Document:
·····
RE: UTF8 vs. Unicode (UTF16) in code

From: Ienup Sung (ienup.sung@eng.sun.com)
Date: Thu Mar 08 2001 - 21:08:42 EST


Hmmm... As many people in this mailing list already know that
the coding space for UCS-2 is 64K, UTF-16/UTF-32 is 17 x 64K, and UCS-4
is 2G, and, so I think you meant 17 x 64K = 1,114,112 not 4,293,853,186 ??

With regards,

Ienup

] Date: Thu, 08 Mar 2001 20:02:39 -0600
] From: "Ayers, Mike" <Mike_Ayers@bmc.com>
] Subject: RE: UTF8 vs. Unicode (UTF16) in code
] To: 'Ienup Sung' <ienup.sung@eng.sun.com>, Unicode List <unicode@unicode.org>
] MIME-version: 1.0
]
]
] If you really want to finish the job, there's always UTF-32, which
] should do rather nicely until we meet the space aliens aith the
] 4,293,853,186 character alphabet!
]
]
] /|/|ike
]
] P.S. No, they're not Klingons!
]
] > From: Ienup Sung [mailto:ienup.sung@eng.sun.com]
] >
] > I think we shouldn't advocate that since there will be only 43K
] > CJK characters at the SIP, about 1.6K characters at SMP, and, 97 tag
] > characters at SPP, we can ignore such the characters and the
] > additional planes
] > of the UTF-16/32 of Unicode 3.1. Furthemore, when you're
] > doing the first i18n
] > on the existing programs, you can do the whole thing at once
] > with minor
] > additional cost if you choose to have support for UTF-16
] > while you're at it
] > rather than do it only for BMP/UCS-2 now and later do one
] > more time of change
] > even though that would be decided by each team/company who are doing
] > the i18n in my opinion.
·····
Data extract:

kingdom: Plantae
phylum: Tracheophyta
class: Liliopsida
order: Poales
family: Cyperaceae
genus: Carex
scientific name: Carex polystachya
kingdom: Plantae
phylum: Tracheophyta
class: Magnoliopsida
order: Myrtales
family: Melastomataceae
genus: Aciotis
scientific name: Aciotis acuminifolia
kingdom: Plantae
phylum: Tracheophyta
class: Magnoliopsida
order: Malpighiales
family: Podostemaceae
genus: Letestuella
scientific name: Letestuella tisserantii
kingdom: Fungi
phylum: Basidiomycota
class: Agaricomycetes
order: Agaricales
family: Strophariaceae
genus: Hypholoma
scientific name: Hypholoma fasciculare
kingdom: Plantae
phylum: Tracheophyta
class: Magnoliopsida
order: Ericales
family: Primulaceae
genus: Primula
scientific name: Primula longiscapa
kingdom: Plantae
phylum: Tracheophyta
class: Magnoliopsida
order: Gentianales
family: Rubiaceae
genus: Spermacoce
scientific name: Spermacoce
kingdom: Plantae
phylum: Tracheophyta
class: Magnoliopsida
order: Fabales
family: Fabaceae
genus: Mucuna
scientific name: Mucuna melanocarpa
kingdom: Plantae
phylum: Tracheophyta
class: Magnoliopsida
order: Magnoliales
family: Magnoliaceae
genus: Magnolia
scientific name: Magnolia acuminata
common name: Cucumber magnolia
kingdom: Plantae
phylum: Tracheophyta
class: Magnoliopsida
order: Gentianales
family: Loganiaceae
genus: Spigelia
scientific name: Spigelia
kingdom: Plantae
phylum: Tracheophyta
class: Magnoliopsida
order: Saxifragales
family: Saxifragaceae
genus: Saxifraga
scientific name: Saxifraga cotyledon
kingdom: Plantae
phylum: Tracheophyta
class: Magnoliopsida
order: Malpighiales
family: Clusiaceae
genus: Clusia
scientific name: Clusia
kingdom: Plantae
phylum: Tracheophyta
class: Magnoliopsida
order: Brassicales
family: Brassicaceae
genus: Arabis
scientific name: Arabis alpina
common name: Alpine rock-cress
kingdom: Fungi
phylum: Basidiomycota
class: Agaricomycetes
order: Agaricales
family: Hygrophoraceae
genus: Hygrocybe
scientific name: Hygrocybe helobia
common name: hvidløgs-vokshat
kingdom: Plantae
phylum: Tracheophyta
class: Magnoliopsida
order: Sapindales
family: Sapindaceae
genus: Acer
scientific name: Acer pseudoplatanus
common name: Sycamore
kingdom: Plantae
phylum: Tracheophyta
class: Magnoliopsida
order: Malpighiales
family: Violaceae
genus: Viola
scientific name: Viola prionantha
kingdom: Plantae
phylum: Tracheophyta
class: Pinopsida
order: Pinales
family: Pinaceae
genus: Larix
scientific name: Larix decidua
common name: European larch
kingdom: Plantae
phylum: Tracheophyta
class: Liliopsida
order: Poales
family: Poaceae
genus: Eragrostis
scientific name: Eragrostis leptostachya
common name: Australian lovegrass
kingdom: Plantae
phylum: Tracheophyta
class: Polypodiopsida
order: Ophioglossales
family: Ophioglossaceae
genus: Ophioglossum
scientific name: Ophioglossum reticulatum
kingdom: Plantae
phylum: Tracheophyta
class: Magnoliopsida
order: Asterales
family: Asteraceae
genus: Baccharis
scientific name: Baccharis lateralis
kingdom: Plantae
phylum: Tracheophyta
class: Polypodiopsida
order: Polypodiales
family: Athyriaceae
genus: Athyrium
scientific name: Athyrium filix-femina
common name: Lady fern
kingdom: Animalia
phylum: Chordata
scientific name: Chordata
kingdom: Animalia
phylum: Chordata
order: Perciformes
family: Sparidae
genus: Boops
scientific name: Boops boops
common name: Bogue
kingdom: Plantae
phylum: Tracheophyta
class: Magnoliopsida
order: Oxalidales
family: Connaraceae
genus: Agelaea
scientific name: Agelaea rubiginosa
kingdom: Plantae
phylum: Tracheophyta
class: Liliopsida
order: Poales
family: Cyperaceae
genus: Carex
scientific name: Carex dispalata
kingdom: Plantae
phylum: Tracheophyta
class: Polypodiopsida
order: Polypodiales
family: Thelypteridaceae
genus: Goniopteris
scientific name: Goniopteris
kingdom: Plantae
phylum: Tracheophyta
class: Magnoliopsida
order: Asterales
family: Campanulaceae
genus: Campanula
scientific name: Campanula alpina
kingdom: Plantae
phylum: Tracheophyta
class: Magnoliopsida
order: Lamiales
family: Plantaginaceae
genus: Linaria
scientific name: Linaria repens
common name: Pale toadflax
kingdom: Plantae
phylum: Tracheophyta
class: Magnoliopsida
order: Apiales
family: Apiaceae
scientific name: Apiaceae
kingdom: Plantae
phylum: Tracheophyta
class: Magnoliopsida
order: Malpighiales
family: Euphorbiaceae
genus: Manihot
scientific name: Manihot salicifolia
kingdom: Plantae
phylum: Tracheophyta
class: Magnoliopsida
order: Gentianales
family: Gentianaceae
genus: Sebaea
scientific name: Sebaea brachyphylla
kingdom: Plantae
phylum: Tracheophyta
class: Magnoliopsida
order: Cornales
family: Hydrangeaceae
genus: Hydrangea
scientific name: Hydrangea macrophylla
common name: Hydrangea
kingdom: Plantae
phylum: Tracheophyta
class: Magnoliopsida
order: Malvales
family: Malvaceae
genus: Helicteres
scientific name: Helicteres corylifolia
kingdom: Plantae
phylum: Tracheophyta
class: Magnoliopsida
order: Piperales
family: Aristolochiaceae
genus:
·····
Exercise requirements:
1 – Rewrite the post about UTF-8 versus UTF-16 from "Date: Thu Mar" up to and including "not 4,293,853,186 ??", and replace "mailing list" with "discussion list".
2 – Resume the post about UTF-8 versus UTF-16 from the point where it stops.

Results in order:
1 –
Date: Thu Mar 08 2001 - 21:08:42 EST


Hmmm... As many people in this discussion list already know that
the coding space for UCS-2 is 64K, UTF-16/UTF-32 is 17 x 64K, and UCS-4
is 2G, and, so I think you meant 17 x 64K = 1,114,112 not 4,293,853,186 ??

2 –
] >
] > And, as we all know, we can no longer claim that the UTF-16 is a fixed
] > width anymore since it is variable width now as like UTF-8;
] > we will just
] > have to deal with it in my opinion.
] >
] > With regards,
] >
] > Ienup
] >
] >
] > ] Date: Fri, 09 Mar 2001 10:48:52 -0800 (PST)
] > ] From: addison@inter-locale.com
] > ] Subject: Re: UTF8 vs. Unicode (UTF16) in code
] > ] X-Sender: root@addisonp.inter-locale.com
] > ] To: Ienup Sung <ienup.sung@eng.sun.com>
] > ] Cc: Unicode List <unicode@unicode.org>
] > ] MIME-version: 1.0
] > ]
] > ] Well....
] > ]
] > ] Actually, there is a significant difference between being "UTF-8
] > ] ignorant" and "UTF-16 ignorant". A "UTF-16 ignorant"
] > program thinks that
] > ] surrogate pairs are just two characters with undefined
] > properties. Since
] > ] currently there are no characters "up there" this isn't a really big
] > ] deal. Shortly, when Unicode 3.1 is official, there will be 40K or so
] > ] characters in the supplemental planes... but they'll be
] > relatively rare.
] > ]
] > ] In most cases where one has a "character pointer", one is
] > not performing
] > ] casing, line breaking, or other text interpretation that requires
] > ] significant awareness of the meaning of the text. Of
] > course, it depends on
] > ] the instance and the application how true that is ;-). But
] > in many cases
] > ] you *can* ignore the fact that a high- or low-surrogate character is
] > ] really part of something else.
] > ]
] > ] With UTF-8, however, is is impossible to ignore the
] > multi-byte sequences
] > ] and they can never really be treated as separate
] > characters. So I guess
] > ] all I'm saying is that, depending on what you need to do
] > and what level of
] > ] awareness your application needs to achieve, a pure "UCS-2
] > port" might be
] > ] a better choice than UTF-8, since the specific details
] > overlooked are
] > ] of a different quality.
] > ]
] > ] Best Regards,.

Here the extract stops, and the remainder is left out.